The second risk, however, is to take the complete opposite approach; to dismiss the link from migration to sexual violence through excessive relativisation. In Germany, for example, an official report warned that since not all criminal suspects are identified, comparisons between population groups are not possible. The report then noted that non-Germans living in Germany are more likely to be male, poorer, less educated, and more likely to live in urban areas. All of these characteristics, the report’s authors cautioned, are associated or correlated with criminal behaviour in general, making it impossible — these criminologists say — to draw meaningful comparisons about the higher prevalence of non-Germans in criminal cases.
But such an approach is not only naïve; it also ignores the existence of a wider trend. The Swedish authors themselves state that their conclusions “are in line with previous Swedish studies… [and] are also in line with international studies from, among others, Switzerland, as well as Sweden’s neighbouring countries Norway, Finland and Denmark.”
The documented over-representation across countries, and over an extended period of time, therefore, offers real grounds for concern. To discuss this issue is not to pit “foreign” against “native,” nor to ascribe collective guilt. It is to explore, as carefully as possible, the nature of sexual violence taking place today in order to defend the basic rights of all women in Europe. At the very least, we have to take seriously the possibility that certain divergent norms based on flawed assumptions about women’s sexuality, be they cultural or religious in origin, play a role in these crimes. An over-representation of this magnitude cannot simply be attributed to socio-economic disadvantage, alienation or youthful aggression.
But a third risk of analysing sexual assault must also be mentioned: the difficulty of examining it from a criminological point of view. Some will caution that the figures in the Swedish study pertain only to individuals who were convicted — and therefore ignore the many cases of rape that are not reported to police to begin with, or those where there is insufficient evidence to establish, in a court of law, whether a suspect is guilty.
Could it be that foreign-born individuals in Sweden are singled out for prosecutions of rape and attempted rape by authorities? Or could it be that victims of rape and attempted rape in Sweden disproportionately report crimes in which the perpetrators are foreign-born? Thus far, the jury is out — though I have found no persuasive evidence to substantiate either of these hypotheses.
Whatever truth, one thing we do know is that European statistics on the characteristics of sexual offenders currently form a complex, disparate set of data; they are often difficult to locate, sometimes shrouded in secrecy. Data on perpetrators are especially few and far between. And that can be dangerous. For where information is inaccessible or obscure, the most outlandish theories can flourish in the darker corners of the internet, where the constraints of responsible editing, much less peer review, are non-existent.

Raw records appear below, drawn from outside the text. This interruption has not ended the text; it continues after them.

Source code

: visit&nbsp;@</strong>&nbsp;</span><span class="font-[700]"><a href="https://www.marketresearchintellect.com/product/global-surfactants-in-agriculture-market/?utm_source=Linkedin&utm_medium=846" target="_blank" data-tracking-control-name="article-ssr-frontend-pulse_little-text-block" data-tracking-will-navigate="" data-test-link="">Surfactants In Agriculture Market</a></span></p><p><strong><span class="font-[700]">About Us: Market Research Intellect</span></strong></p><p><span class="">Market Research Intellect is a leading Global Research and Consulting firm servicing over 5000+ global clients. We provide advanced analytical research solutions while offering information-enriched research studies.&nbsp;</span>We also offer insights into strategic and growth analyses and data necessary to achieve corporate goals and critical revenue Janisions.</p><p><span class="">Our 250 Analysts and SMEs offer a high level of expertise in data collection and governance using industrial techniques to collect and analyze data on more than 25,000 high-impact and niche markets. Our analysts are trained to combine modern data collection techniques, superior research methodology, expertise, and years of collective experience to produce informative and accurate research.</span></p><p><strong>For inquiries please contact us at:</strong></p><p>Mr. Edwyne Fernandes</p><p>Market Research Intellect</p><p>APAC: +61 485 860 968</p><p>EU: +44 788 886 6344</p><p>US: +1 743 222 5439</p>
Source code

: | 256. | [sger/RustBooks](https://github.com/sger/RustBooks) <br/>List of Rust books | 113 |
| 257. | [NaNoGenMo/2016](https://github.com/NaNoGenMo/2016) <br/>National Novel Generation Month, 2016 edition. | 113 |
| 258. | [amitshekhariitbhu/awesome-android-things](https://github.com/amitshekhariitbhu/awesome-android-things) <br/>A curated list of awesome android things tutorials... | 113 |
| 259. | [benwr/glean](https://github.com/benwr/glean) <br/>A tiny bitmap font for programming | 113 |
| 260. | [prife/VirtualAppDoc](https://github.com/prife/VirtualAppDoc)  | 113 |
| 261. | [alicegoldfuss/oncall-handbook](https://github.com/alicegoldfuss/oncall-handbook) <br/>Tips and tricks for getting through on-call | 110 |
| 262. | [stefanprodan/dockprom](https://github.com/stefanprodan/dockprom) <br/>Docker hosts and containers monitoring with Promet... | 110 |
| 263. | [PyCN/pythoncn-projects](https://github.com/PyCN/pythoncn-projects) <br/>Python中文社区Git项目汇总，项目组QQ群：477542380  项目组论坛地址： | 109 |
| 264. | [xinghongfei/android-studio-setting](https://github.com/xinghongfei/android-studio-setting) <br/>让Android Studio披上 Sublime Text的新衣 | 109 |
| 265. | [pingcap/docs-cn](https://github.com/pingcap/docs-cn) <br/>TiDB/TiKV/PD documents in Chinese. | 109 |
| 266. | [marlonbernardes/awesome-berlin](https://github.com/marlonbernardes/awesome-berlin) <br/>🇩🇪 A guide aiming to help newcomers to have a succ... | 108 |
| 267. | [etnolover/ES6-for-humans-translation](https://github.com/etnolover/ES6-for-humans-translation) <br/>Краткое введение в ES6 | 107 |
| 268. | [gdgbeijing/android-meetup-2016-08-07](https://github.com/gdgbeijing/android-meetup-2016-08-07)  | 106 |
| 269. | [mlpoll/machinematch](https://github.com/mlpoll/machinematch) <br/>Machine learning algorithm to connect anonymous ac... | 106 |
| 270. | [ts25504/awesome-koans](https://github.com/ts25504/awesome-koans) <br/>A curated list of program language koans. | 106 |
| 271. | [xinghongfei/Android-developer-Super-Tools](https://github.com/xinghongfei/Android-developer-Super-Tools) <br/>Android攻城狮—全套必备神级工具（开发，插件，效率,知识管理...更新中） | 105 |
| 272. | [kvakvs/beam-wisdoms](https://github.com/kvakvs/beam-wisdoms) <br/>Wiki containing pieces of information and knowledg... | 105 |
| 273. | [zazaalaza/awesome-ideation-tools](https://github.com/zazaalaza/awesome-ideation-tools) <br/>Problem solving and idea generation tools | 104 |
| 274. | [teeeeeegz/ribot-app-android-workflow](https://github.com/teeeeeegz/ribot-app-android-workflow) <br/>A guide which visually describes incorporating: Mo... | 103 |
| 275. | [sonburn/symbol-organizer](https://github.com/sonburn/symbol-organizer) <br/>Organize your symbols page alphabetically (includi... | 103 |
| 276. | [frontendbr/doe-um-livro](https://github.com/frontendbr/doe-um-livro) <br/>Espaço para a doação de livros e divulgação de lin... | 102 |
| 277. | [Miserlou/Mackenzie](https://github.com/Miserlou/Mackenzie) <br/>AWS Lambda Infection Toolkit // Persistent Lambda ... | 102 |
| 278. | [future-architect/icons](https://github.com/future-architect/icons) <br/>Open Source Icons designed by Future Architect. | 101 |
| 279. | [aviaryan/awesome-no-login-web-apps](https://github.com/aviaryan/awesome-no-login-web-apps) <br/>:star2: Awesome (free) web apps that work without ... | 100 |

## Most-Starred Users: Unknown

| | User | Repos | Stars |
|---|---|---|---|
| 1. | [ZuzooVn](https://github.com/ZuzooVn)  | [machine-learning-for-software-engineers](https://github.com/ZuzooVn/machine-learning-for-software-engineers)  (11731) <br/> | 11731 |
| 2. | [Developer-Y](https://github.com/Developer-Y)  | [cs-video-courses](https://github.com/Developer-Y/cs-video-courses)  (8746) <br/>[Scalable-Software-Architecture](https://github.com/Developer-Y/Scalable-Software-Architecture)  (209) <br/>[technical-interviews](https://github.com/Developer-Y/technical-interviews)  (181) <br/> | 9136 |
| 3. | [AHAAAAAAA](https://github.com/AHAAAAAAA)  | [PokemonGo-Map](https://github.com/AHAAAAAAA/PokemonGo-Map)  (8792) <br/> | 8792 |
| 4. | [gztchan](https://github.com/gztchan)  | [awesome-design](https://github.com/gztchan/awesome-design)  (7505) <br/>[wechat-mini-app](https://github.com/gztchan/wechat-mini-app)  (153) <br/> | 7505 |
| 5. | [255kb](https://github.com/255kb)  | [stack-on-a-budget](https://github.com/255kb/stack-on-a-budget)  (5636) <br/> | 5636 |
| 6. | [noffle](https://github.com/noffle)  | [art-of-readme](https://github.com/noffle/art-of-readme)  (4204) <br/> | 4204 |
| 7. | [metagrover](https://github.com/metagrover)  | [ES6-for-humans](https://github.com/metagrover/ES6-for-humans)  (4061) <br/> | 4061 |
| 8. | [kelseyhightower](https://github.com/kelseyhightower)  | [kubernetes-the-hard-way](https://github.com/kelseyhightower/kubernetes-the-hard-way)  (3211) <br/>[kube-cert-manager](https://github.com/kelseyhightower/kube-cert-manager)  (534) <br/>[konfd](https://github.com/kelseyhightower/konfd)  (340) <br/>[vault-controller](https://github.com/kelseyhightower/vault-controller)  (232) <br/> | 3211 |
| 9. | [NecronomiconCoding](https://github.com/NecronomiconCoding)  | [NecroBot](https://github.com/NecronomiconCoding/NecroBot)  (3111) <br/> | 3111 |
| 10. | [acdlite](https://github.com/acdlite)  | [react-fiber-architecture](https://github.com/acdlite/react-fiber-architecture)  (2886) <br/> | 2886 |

The authors of this Swedish study have therefore performed a valuable service in shining a light on an excruciatingly painful topic. We can only hope that it serves as a model to researchers in other European countries, so that more effective measures can be developed to safeguard the rights of all women, foreign-born and native alike. “See no evil, hear no evil, speak no evil” is not a legitimate policy response to a wave of criminality that has ruined or marred the lives of tens of thousands of people.